I am working in SQL Server. I have a scenario where I have dollar amounts from various cost transactions (which I'll call Cashflow
) and a set of funding items. Each cashflow transaction and funding item is tied to a project via a column called ProjectId
. There can be thousands of cashflow transactions, and I need to display which funding item(s) those cashflow transactions will draw from.
Some items to consider:
DepletionOrder
column specifies in what order the funding items should be used for a particular projectCashflowRowNum
) should continue drawing against the same funding itemConsider the following test DLL and data:
DROP TABLE IF EXISTS #Funding
DROP TABLE IF EXISTS #Cashflow
CREATE TABLE #Funding
(
ProjectId BIGINT,
DepletionOrder BIGINT,
FundingAmount DECIMAL(32,2)
)
CREATE TABLE #Cashflow
(
ProjectId BIGINT,
CashflowRowNum BIGINT,
CashflowAmount DECIMAL(32,2),
)
INSERT INTO #Funding
VALUES
(1, 1, 1000000),
(1, 2,10000),
(1, 3, 400),
(1, 4, 40000),
(2, 1, 50000),
(2, 2, 25000)
INSERT INTO #Cashflow
VALUES
(1, 1, 999000),
(1, 2, 8000),
(1, 3, 4000),
(2, 1, 60000),
(2, 2, 20000),
(2, 3, 30000)
Here are the results I'm expecting. To be honest, I'm really just trying to figure out how to get ProjectId
, CashflowRowNum
, DepletionOrder
and CashflowFunded
all in the same query result.
Everything else I just included it for visibility:
ProjectId | CashflowRowNum | DepletionOrder | CashflowAmount | FundingAmount | CashflowFunded | CashflowRemainingToFund | FundingRemaining |
---|---|---|---|---|---|---|---|
1 | 1 | 1 | 999000 | 1000000 | 999000 | 0 | 1000 |
1 | 2 | 1 | 8000 | 1000000 | 1000 | 7000 | 0 |
1 | 2 | 2 | 8000 | 10000 | 7000 | 0 | 3000 |
1 | 3 | 2 | 4000 | 10000 | 3000 | 1000 | 0 |
1 | 3 | 3 | 4000 | 400 | 400 | 600 | 0 |
1 | 3 | 4 | 4000 | 40000 | 600 | 0 | 39400 |
2 | 1 | 1 | 60000 | 50000 | 50000 | 10000 | 0 |
2 | 1 | 2 | 60000 | 20000 | 10000 | 0 | 10000 |
2 | 2 | 2 | 20000 | 60000 | 10000 | 10000 | 0 |
2 | 2 | 3 | 20000 | 5000 | 5000 | 5000 | 0 |
I saw some very similar posts like this one, and I am sure there is a solution that involves window functions and/or recursive CTEs, but I can't seem to wrap my head around how to use them for this exact scenario.

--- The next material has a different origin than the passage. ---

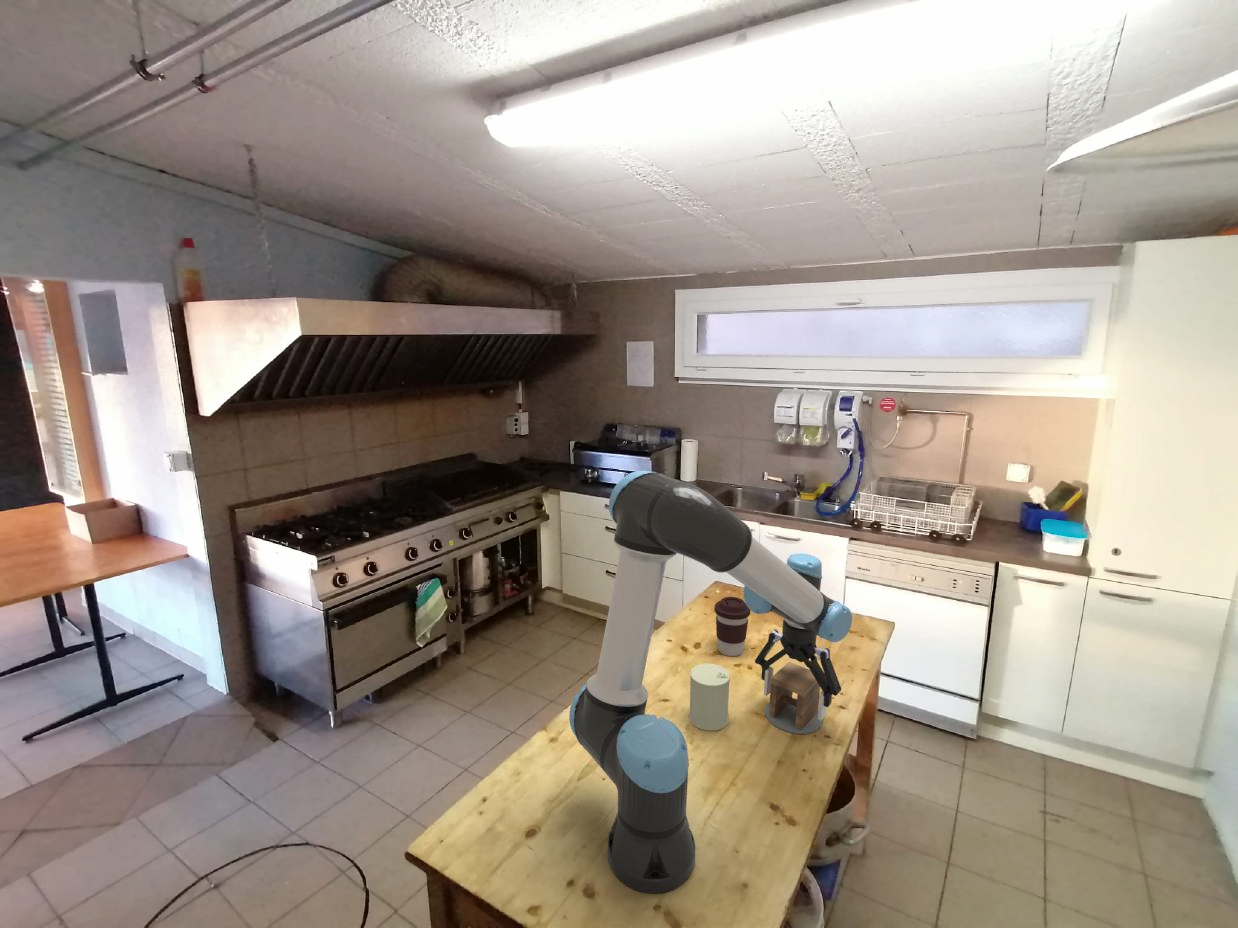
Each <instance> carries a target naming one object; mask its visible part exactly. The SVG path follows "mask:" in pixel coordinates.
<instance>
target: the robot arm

I am also a bit concerned with the performance of a recursive CTE if CashflowRowNum
gets in the 1000s.
Note I also do not want to use cursors or while loops. That would certainly simplify things, but I do not think it would perform well given the number of rows in the Cashflow
table.
EDIT:
The comments bring up some fair points. I suppose I should have tried the cursor-based approach to see if it is actually "too slow" before writing it off.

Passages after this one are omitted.